I frown. What is this? Reading in the dim light will give me a headache. “That’s not a loom.”
He holds out the book in between the bars. “Take it.”
I eye it warily. Studying is more Catalina’s thing. At the keep, it’s a normal occurrence to see her surrounded by piles of books in the library. Everyone is given access to these written tales, all the ones that survived the revolt. But it’s Catalina who painstakingly keeps track of each page and tome. “I’m actually not much of a reader.”

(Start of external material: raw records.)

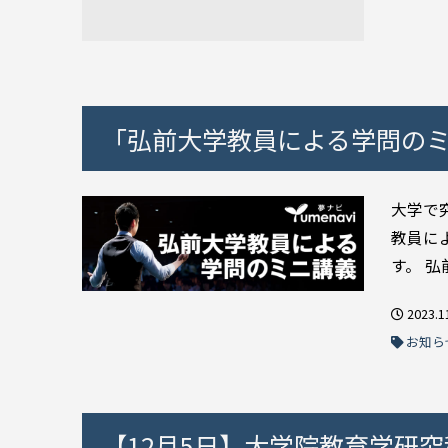
「弘前大学教員による学問の
大学で
教員に
す。 弘
2023.1
お知ら
【12月5日】大学院教育学研究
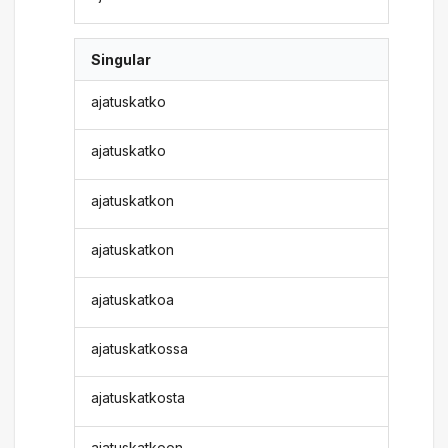
Singular
ajatuskatko
ajatuskatko
ajatuskatkon
ajatuskatkon
ajatuskatkoa
ajatuskatkossa
ajatuskatkosta
ajatuskatkoon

He stares at me, his hand still outstretched. And waits. I sigh, snatch the book, and glance at the title. Historia de las Llacsans.
History of the Llacsans. Wonderful.
“Why would I read this?”
“Consider it an education,” he says testily. “You’ve got plenty of time for reading. And you need a bandage change.”
Resigned, I let him pour vinegar onto my wrists again and change the old bandages. It hurts a little less than the day before. I study him while he works. What if he breaks his promise? Maybe he has no intention of finding a loom. My attempts to ask him are met with curt dismissals. Unease sweeps over me. His cold indifference does nothing to soothe my nerves.
Rumi goes back up to his king, and I leave the book on the floor. I don’t need to read about their history. I only care about tomorrow.
I stay in the dungeon. The guards play their dice game. Someone changes the oil in the torches. I sleep on the stone when I can get comfortable, but mostly I stare at the ceiling or stretch my sore legs. On the rare occasion the guards are gone, I practice my fighting stances.
Rumi notices the book by the door on his next visit. Other than his lips pressing into a flat line, he barely registers my presence. Even so, it breaks up the monotony. He makes sure I have food and water, changes my bandages, and leaves.
He doesn’t bring the loom.
It’s hard for me to admit when I’ve made a mistake. I thought I’d been clever in getting him to agree to the deal. But I wasn’t clever—I was foolish. And naïve. I trusted a Llacsan to keep his word. Catalina isn’t here to see me fail, but if I don’t send a message soon, she’ll know I failed anyway.
A group of guards descend on my cell. Weak from lack of sleep, I don’t resist when a female guard, one of the few I’ve seen, lifts me by my armpits. I stumble and another helps her carry me from the dungeon. Moonlight cutting through the windows hurts my eyes, but I welcome the pain. The goddess revives me as if I’m drinking water after having none for days and days.
My head clears. My vision focuses. Small changes, but I feel them in my soul.
And when Atoc’s guards deposit me onto the bed inside the pigskin-colored room, the first thing I see standing in the middle is a loom.